While he is still discovering the brand (OPPO), he says that it is less about ‘selling’. “There is a fair bit of discussion around what we feel Indian consumers will respond to best. It is also about figuring out what kind of OPPO’s global innovations would make sense for the Indian consumers.”
Khanoria mentions that the focus is less on what the consumers are currently asking for, and more on understanding the next path. And then, shaping the product narrative accordingly.
"Future innovations are going to come from us. Our patents will stop competitors from aping."
However, the world of smartphones is fast, with rivals actively trying to outcompete others with the ‘best’ combination of features and price.
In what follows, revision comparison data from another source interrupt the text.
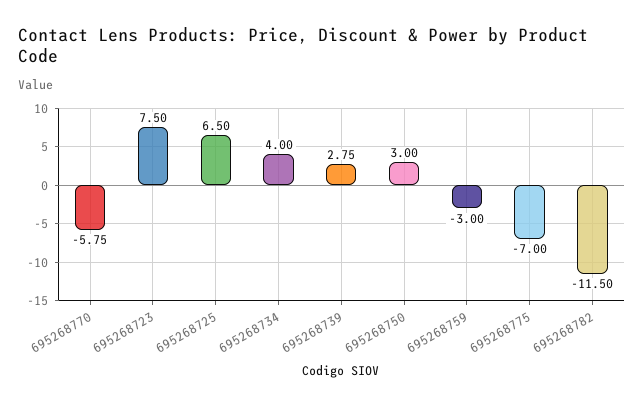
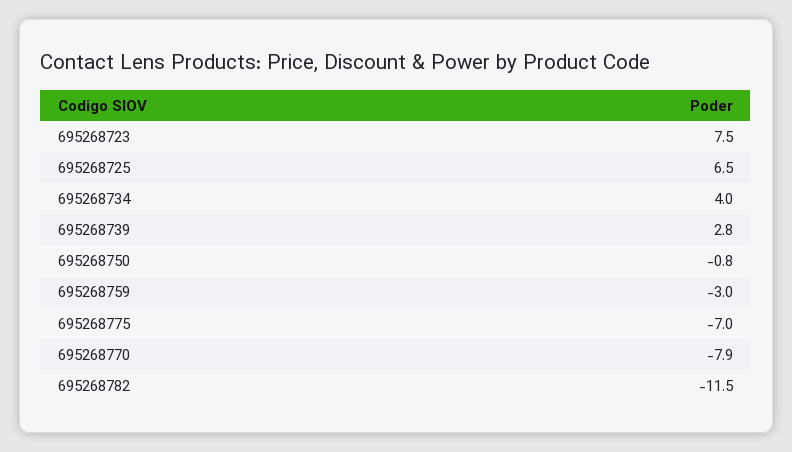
695268770: -5.75 -> -7.9
695268750: 3 -> -0.8

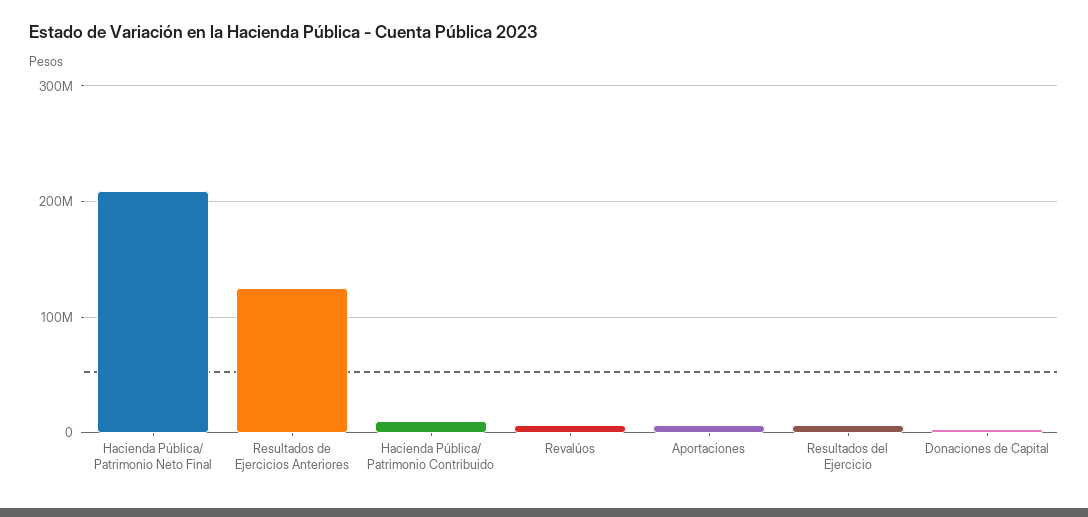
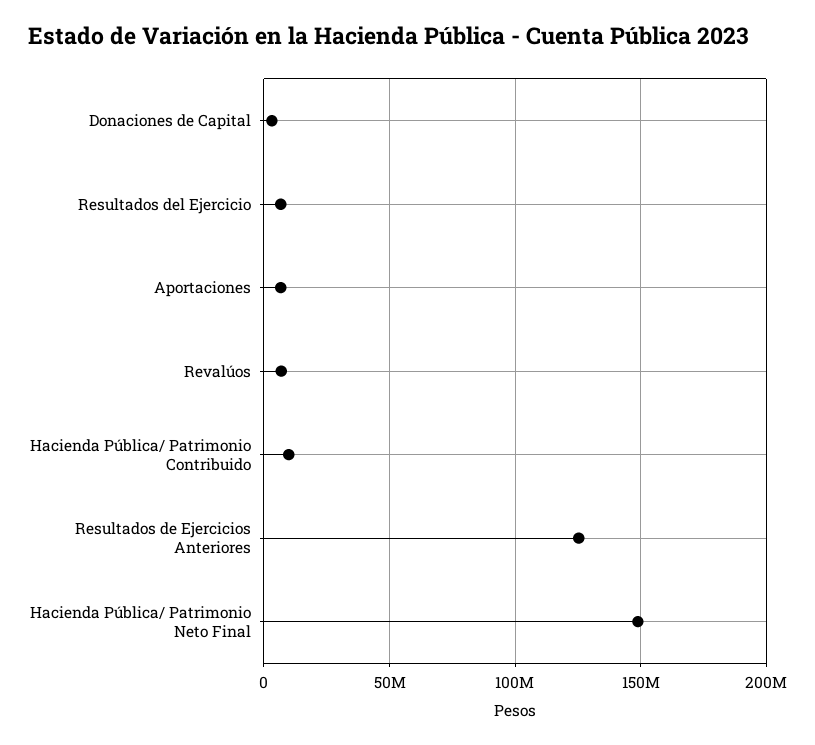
Hacienda Pública/ Patrimonio Neto Final: 210000000 -> 150000000

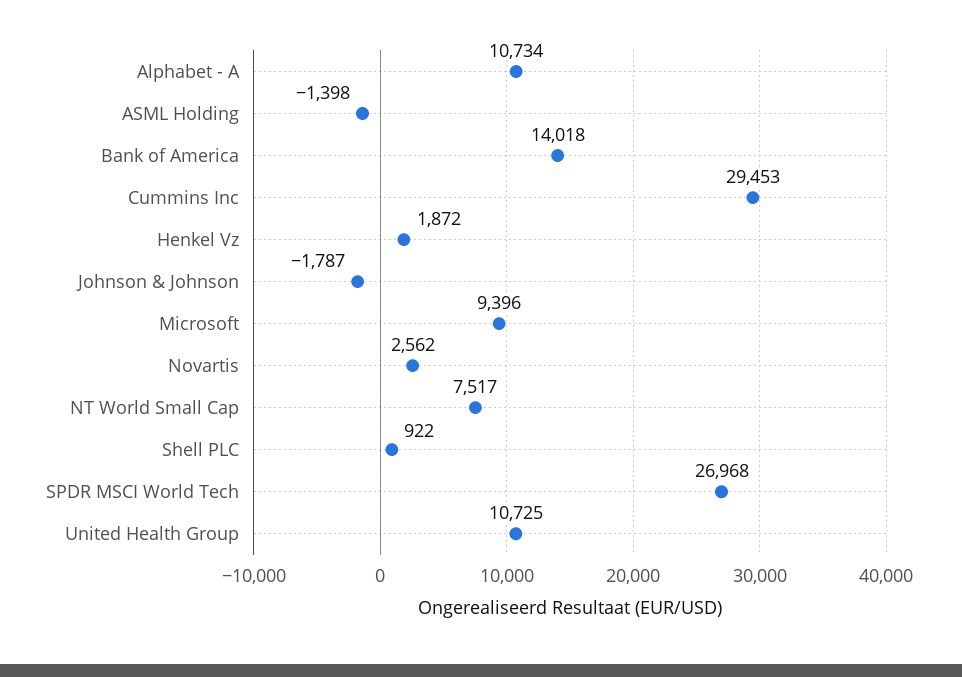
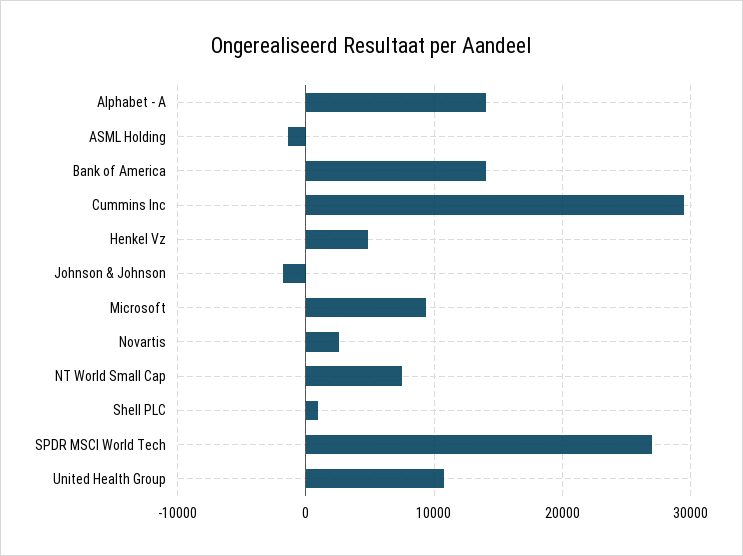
Alphabet - A: 10734 -> 14000
Henkel Vz: 1872 -> 5000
Khanoria mentions that OPPO’s heavy investment in research and development (R&D) will ensure that the brand stays ahead. “We applied for 1,800 patents last year (2020). This means that the future innovations are going to come from us. It will stop competitors from aping us.”
Speaking on the shifts in COVID era smartphone marketing that will carry on post-COVID, he says that it will be virtual launches. All smartphone brands re-equipped themselves with online product launches due to restrictions on live events. “It will stay on even when things return to normal for its wide reach. We have tasted a lot of success.”
On the big difference between how agencies behaved back then versus now, Khanoria says, “There was a certain level of commitment marketing partners had back in the day. That’s shaken up a bit. The feeling of passionate belonging, of owning and shaping a brand, does not exist very widely today.”